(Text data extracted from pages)
....
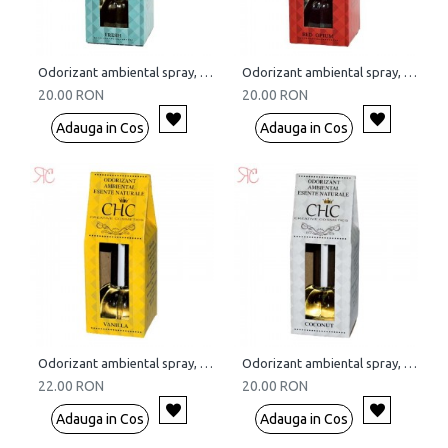
Odorizant ambiental spray, Fresh, 15 ml
Odorizant ambiental spray, Red Opium, 15 ml
20.00 RON
20.00 RON
Adauga in Cos
Adauga in Cos
Odorizant ambiental spray, Vanilla, 15 ml
Odorizant ambiental spray, Coconut, 15 ml
22.00 RON
20.00 RON
Adauga in Cos
Adauga in Cos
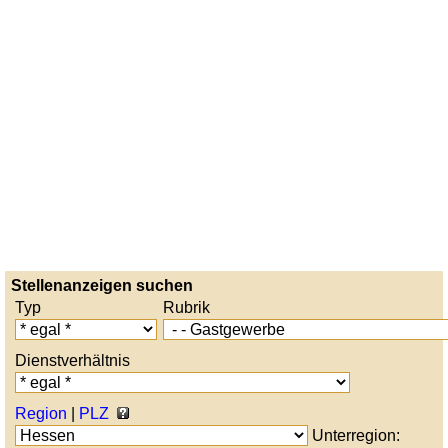
Stellenanzeigen suchen
Typ
Rubrik
Dienstverhältnis
Region
|
PLZ
Unterregion:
....
#### YOUR OBJECTIVE
Report how many lines in the items contain the string "spray", treating uppercase and lowercase as different. Give only the number.

#### TASK RESULT
4